すると涼しい風とともに、巨大な魔鳥が窓辺に舞い降りた。
「ハリス、あなたに仕事を頼むわ。この手紙を東の最果て、ハルジアの王、グシャ・グロリアスに届けて。……可能な限り最速で」
アルトは使い魔であるハリスにそう告げて、手にした手紙を魔鳥に預けた。
するとハリスはアルトの指令を了承したかのように、再び空へと舞い上がっていく。
「今の手紙って、賢王グシャへの?」
「そうよ、それがあの胡散臭い賢者からの頼まれごと。一応中身は確認したけど、私にはいまいち理解できない内容だった。まるで未来の言葉で書かれてるような歪な文章。あれを読みほどけるヤツがいるんなら、そいつの頭はどうかしてるわね」
アルトの言葉は、その手紙を書いた者と受け取る者の両方へと向けられているようだった。
「あはは、まあ確かに二人ともどうかしてるのかも」
「そんなことよりイリアは大丈夫なの? 涙は、止まったみたいだけど」
「うん、大丈夫だよ。ルシアが話を聞いてくれたし、おかげでグチャグチャだった心の中の言葉も整った。─────うん、私ね、アゼルが好きなの」
「いや、それは知ってるわよ。だからこんなことになってるんでしょ」
「そう、だからそれでいいの。私がアゼルを好きだって気持ちが変えられない以上、それを理由に起きる出来事は全部私が受け止めるべきこと。もう、泣いてなんかいられないね」
「イリアがそう思えるのならその気持ちを否定しないけど、それってどうなの? つらいことじゃないの?」
「そんなこと、聞かないでよアルト」
「ごめんイリア、わかりきった質問だったわね。……ねえ、イリア。どうしてお母様の姓が、私やお父様の同じヴァーミリオンじゃなくイノセントなのか、不思議に思わなかった?」
「それは、思ったけど。理由があるの?」
「あるわ。魔王の血族は特別だから、みだりにその一族を増やすことは許されない。
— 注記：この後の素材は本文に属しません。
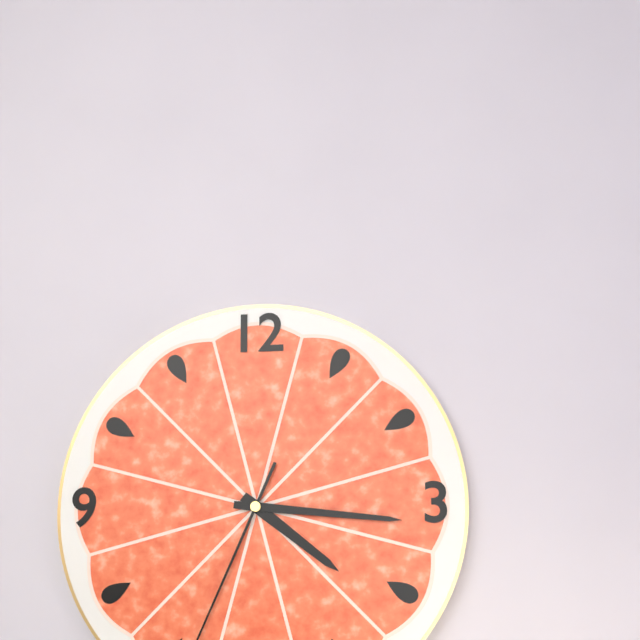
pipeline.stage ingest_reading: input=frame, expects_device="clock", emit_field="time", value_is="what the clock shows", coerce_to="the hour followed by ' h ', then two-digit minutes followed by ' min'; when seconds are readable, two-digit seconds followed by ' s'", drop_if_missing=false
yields 4 h 16 min
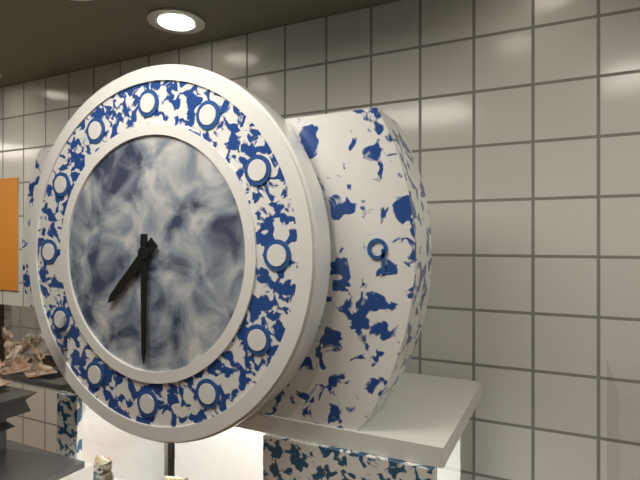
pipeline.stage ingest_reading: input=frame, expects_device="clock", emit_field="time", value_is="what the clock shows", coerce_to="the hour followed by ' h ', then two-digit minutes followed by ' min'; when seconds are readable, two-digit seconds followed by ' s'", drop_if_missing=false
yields 7 h 30 min
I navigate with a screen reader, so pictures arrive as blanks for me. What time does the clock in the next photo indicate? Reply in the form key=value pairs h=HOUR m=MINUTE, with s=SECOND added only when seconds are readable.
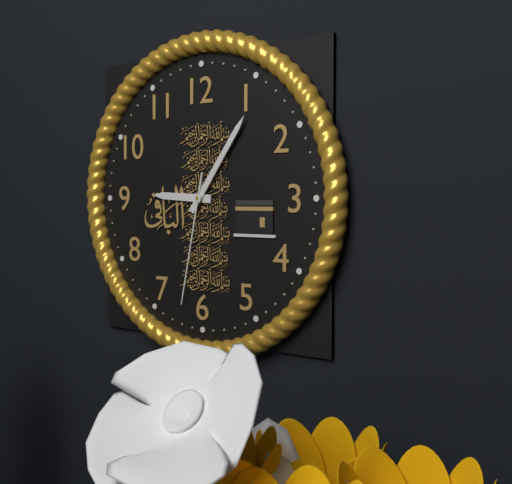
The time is h=9 m=6 s=32
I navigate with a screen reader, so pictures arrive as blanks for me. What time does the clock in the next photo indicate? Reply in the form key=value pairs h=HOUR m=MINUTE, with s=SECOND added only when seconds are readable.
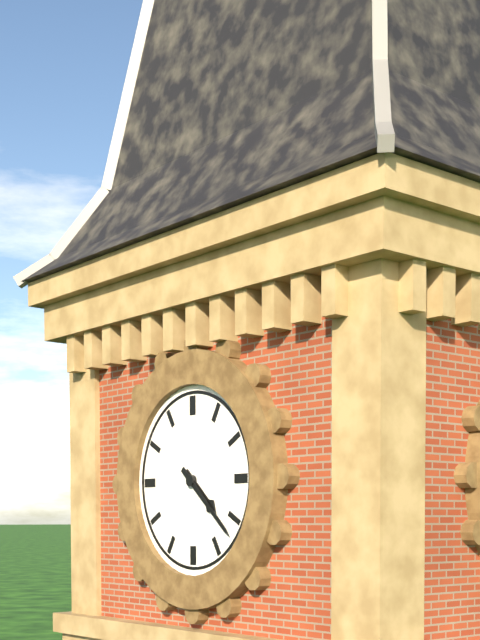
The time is h=4 m=22
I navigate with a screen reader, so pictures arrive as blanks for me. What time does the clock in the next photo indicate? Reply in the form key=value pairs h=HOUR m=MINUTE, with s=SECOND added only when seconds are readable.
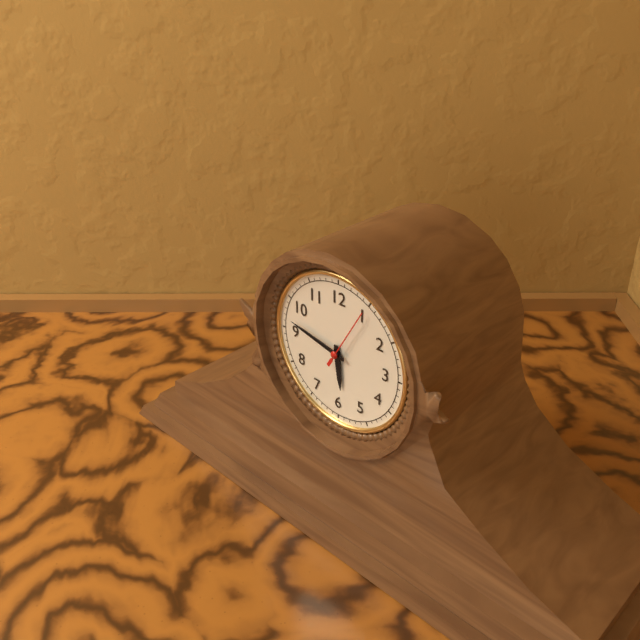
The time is h=5 m=47 s=5
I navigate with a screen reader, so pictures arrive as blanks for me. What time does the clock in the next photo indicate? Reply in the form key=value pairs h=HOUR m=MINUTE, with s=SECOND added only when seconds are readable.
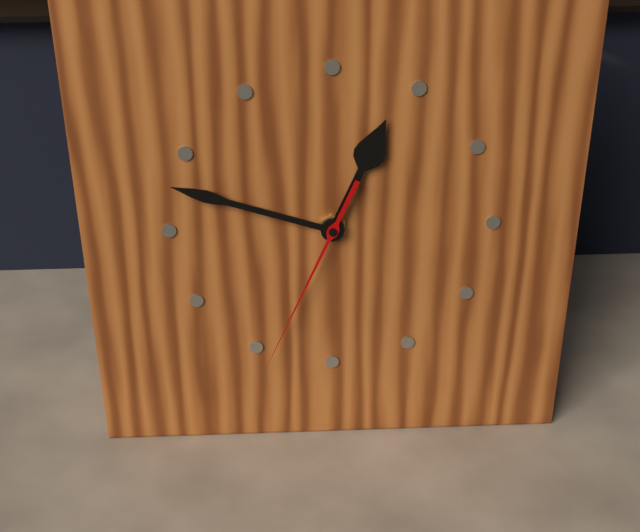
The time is h=12 m=48 s=34
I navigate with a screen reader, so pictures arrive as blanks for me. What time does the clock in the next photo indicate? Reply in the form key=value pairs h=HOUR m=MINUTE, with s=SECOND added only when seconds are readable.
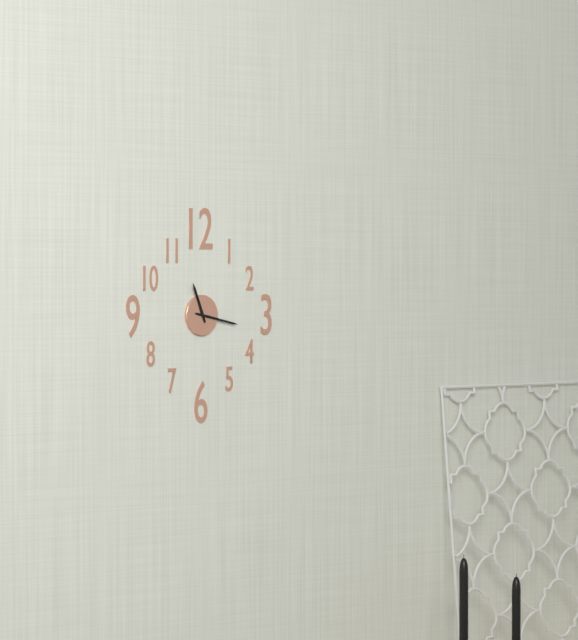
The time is h=11 m=17
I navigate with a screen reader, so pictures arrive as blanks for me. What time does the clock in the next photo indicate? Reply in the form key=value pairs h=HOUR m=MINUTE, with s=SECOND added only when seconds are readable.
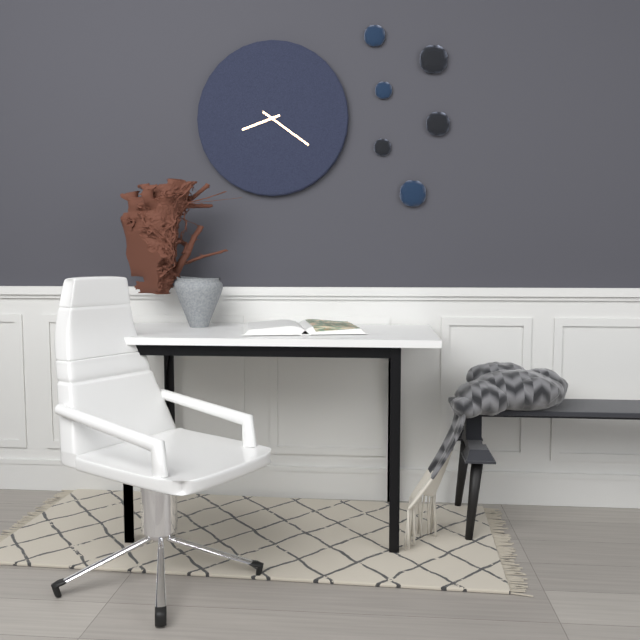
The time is h=8 m=21
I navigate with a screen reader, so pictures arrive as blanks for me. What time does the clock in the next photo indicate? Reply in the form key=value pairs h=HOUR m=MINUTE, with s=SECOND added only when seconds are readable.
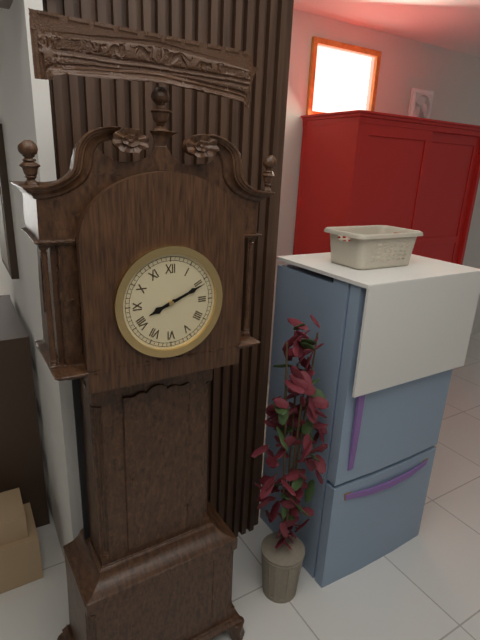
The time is h=8 m=11
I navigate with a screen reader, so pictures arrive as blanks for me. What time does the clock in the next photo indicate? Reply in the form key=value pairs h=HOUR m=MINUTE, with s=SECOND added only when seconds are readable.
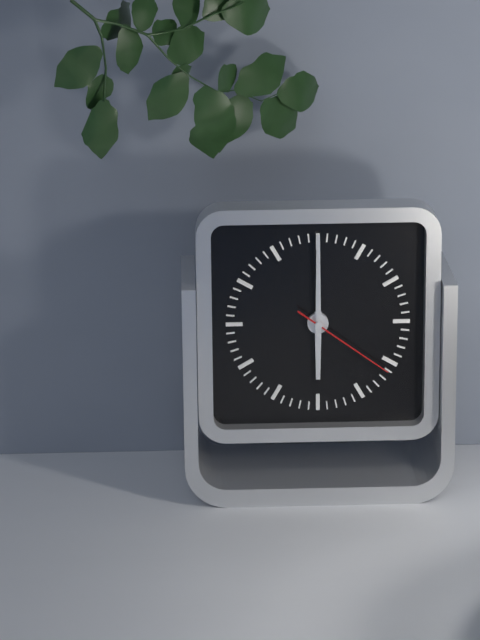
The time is h=6 m=0 s=21
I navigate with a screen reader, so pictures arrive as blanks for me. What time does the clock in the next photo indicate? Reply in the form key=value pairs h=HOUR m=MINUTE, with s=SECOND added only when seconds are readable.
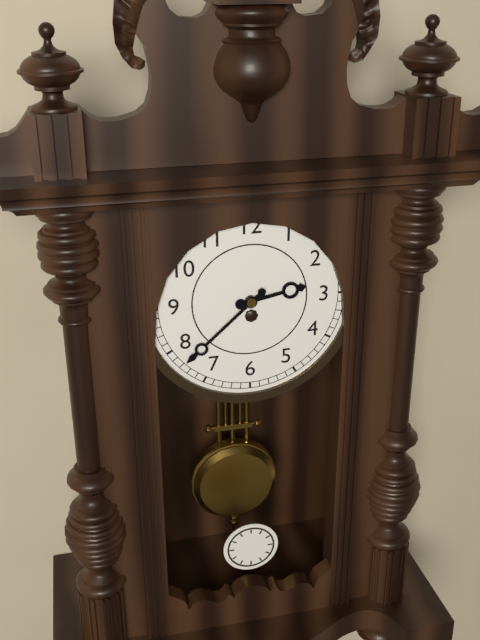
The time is h=2 m=38
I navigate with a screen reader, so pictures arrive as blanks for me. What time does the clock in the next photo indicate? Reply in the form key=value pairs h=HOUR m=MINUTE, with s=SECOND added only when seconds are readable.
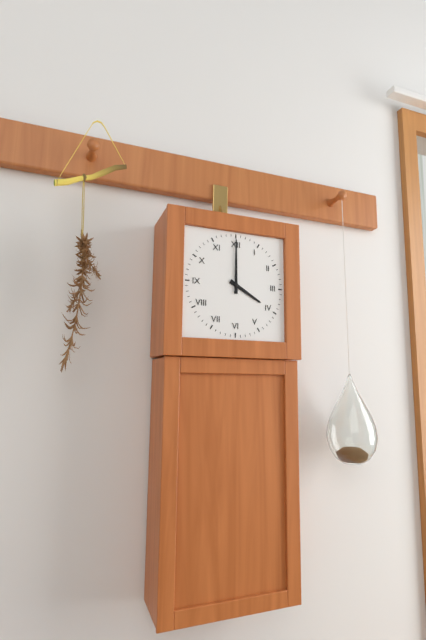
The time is h=4 m=0
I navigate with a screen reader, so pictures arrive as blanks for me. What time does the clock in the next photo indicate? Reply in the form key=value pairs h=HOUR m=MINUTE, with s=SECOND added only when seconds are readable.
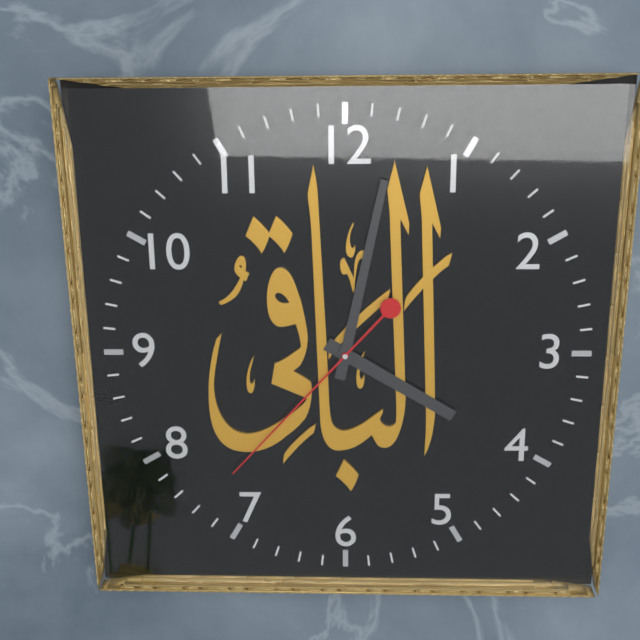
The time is h=4 m=2 s=37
つまり結婚したからと言って魔王の血族に連ねられるわけじゃないの」
「え、それって」
「魔王に並ぶほどの力を持っていない以上、お母様はヴァーミリオンの姓を名乗ることは許されない。セスナなら可能性もあったんでしょうけど、魔族のルール上ではお母様が魔王の血族に加えられることはない」
「そんな」
「ね、おかしいでしょ。力がなければ決して認めてもらえない世界。でもそれを承知でお母様はお父様の隣を目指した。たとえ正式な一族として認められることがないとしても、あの人はアゼル・ヴァーミリオンの側にいたかったの。だからお母様にとって私とお父様の血の繋がりだけが確かな家族の絆。どうしても大切にしたい、ずっと抱きしめていたいものなの」
「そう、なんだ。そう、だよね」
「だ・か・ら、イリアが胸に抱える想いもお母様が大事にしたい想いもどっちが上とか下とかじゃなくて同じところにあるってこと。同じなんだから卑屈になる必要も、相手を見下す必要もないでしょ。自分の想いを大切にするように相手の想いも尊重するだけ、違う?」
「違わない、かな? あ、うん、励まそうとしてくれてるんだよねアルト。あんまりにも強引で気付かなかったけど」
「あれ? そっか、私はイリアを励ましたかったのか。つい言いたいコトを口にしただけだったけど、でもまあ少しは元気出た?」
「少しは、ね」
「あまり元気そうには見えないわよ。やっぱり私のベッドを使って休んだら? 眠れば少しは気分も変わるでしょ」
「ありがと、アルト。…………だけど、う~ん」
イリアは何故かアルトのベッドがある寝室に目を向けて考え込んでいた。
「どうしたのイリア?」
「いや、だってあのベッド、アルトと、ルシアが使ってるんでしょ? なんか、気が引けるというか、使いたくないというか」
「う、なによイリア。あなたそういうこと気にするタイプだったの? それじゃあ、はいコレ。この部屋ならここ最近誰も使ってないから好きにしたらいいわ」
アルトは少しだけ不満そうな表情になるが、とくに反論を用意することもなくイリアに何かを投げ渡した。
「え、コレって鍵?」
「私の部屋を出てすぐの階段を登りきった先の部屋よ。その辺りは貴族とか他の魔族が出入りすることもないからイリアひとりで行っていいわよ。私は今のイリアの発言でちょっと傷ついたから自分のベッドで寝ます~」
そういってアルトは自身のベッドにダイブして、フカフカの寝具に顔をうずめてしまう。
「あ、ごめんアルト。気に障ること言っちゃったかな」
「別に~、私の配慮が足りなかっただけだし~」
アルトは不貞腐れたような声を出してイリアに振り向こうとしない。それどころかクンクンと枕の匂いを嗅ぎ出すしまつである。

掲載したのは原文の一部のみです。